Re: D Concurrent GC

2010-10-10 Thread Leandro Lucarella
Leandro Lucarella, el  8 de octubre a las 01:44 me escribiste:
 Denis Koroskin, el  8 de octubre a las 05:14 me escribiste:
  I tried using your GC under D2/Windows, and unfortunately it crashes
  with Access Violation (I used a version modified by Sean as a
  starting point with little changes to fix compilation error).
  
  Are there any plans supporting it? I'm willing to help with testing
  it as much as I can.
 
 As I told to Sean, I tried my best to not break Windows support very
 much, but I don't have a Windows environment to test with (and to very
 interested on creating one to be honest, sorry :S). But I am very
 interested on accepting patches to make Windows work (and improvements).
 
 Testing the GC on Windows might not be very tempting though, as the main
 improvement is based on the fork(2) system call, which is not available
 on Windows, so all the fun options will be disabled there. The only
 thing that might worth trying in Windows is the precise scanning (well,
 there are some other minor optimizations that proved useful).

BTW, I've put up a small (Linux/POSIX) HOWTO to easily try CDGC. People
interested on trying CDGC might find it useful:

http://llucax.com.ar/blog/blog/post/-4d1fefb4


-- 
Leandro Lucarella (AKA luca) http://llucax.com.ar/
--
GPG Key: 5F5A8D05 (F8CD F9A7 BF00 5431 4145  104C 949E BFB6 5F5A 8D05)
--
Cuando el Mártir estaba siendo perseguido y aglutinado por los
citronetos, aquellos perversos que pretendian, en su maldad, piononizar
las enseñanzas de Peperino.
-- Peperino Pómoro


Re: D Concurrent GC

2010-10-07 Thread Leandro Lucarella
Leandro Lucarella, el 10 de septiembre a las 09:26 me escribiste:
 Bernard Helyer, el 10 de septiembre a las 04:49 me escribiste:
  Very nice. I've been reading your posts on this with interest.
  
  How much work would be involved in porting this to druntime?
 
 Is hard to tell since I didn't followed druntime development very
 closely lately, but both are based on the same code, so probably not too
 much work should be involved.

BTW, I just saw there were quite a few replies to this threads while my
internet connection was down for a couple of weeks (just after I posted
this), that I didn't received.

I'm sorry about the silence, I'll try to reply the things that might
still be of interest, and I'll take this opportunity to say that CDGC is
finished, see the blog post for (a few) more details:
http://llucax.com.ar/blog/blog/post/-7454ab1d


Now the replies.

David Simcha asked:

 Been meaning to ask, what does this GC do with regard to precise
 scanning?  Is it substantially less conservative than the current D2
 GC?

Yes, if the compiler support is there. It uses the patch to DMD posted
by wm4 to scan the heap precisely. See bug 3463 for details:
http://d.puremagic.com/issues/show_bug.cgi?id=3463


Andrei Alexandrescu said:

 There's a discussion on digitalmars.D about a D program being slower
 than the equivalent Python script because of the GC. Would be a good
 test bed!

 http://rounin.livejournal.com/21815.html

I'll try it when I have some time. I wouldn't expect much improvement
because it only uses AAs that doesn't get scanned precisely yet (IIRC
from wm4 patch), but there are a few optimizations that could help with
dynamic arrays (which are also used frequently). We'll see :)

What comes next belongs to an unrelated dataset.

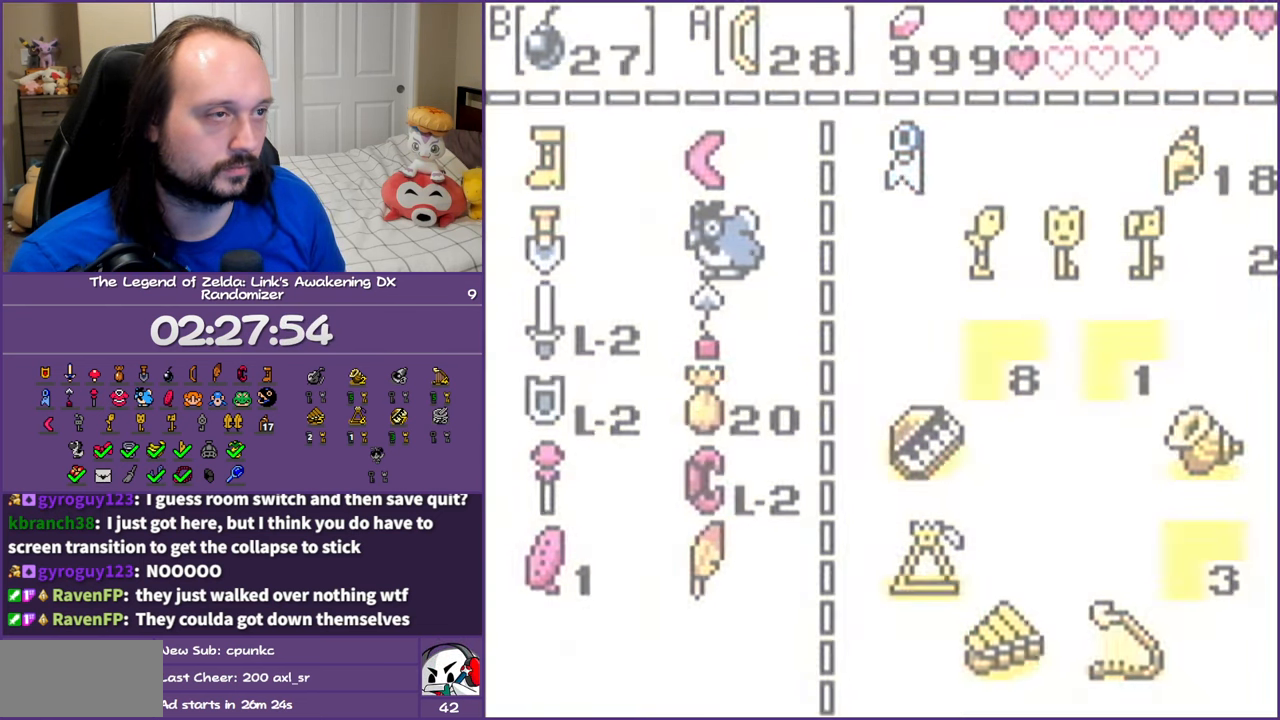
{"buttons": [], "events": []}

OTOH, Dil does a lot of string processing using too AAs and dynamic
arrays (AFAIK) and the improvement is huge using CGGC :). As a sample,
attached are the results for a Dil run generating all the Tango docs,
using 1 CPU (using more CPUs is a little faster), for the Tango basic GC
(TBGC) and several configurations of the CDGC. The file named time
measures the total run time (i.e. the throughput), the one named stw
measures the maximum stop-the-world pause (i.e. the time no thread can
run) and the file named pause measures the maximum time the GC will
actually block the program (i.e. the maximum real latency). All in
seconds, for 50 runs (the run time) and 20 runs (the pause time),
minimum is in black, maximum in white, and the mean is centered between
2 std deviations (in grey).


-- 
Leandro Lucarella (AKA luca) http://llucax.com.ar/
--
GPG Key: 5F5A8D05 (F8CD F9A7 BF00 5431 4145  104C 949E BFB6 5F5A 8D05)
--
Hey you, out there on your own
Sitting naked by the phone
Would you touch me?


pause-dil-1cpu.pdf
Description: Adobe PDF document


stw-dil-1cpu.pdf
Description: Adobe PDF document


time-dil-1cpu.pdf
Description: Adobe PDF document


Re: D Concurrent GC

2010-10-07 Thread Denis Koroskin
On Fri, 08 Oct 2010 04:25:30 +0400, Leandro Lucarella l...@llucax.com.ar  
wrote:



Leandro Lucarella, el 10 de septiembre a las 09:26 me escribiste:

Bernard Helyer, el 10 de septiembre a las 04:49 me escribiste:
 Very nice. I've been reading your posts on this with interest.

 How much work would be involved in porting this to druntime?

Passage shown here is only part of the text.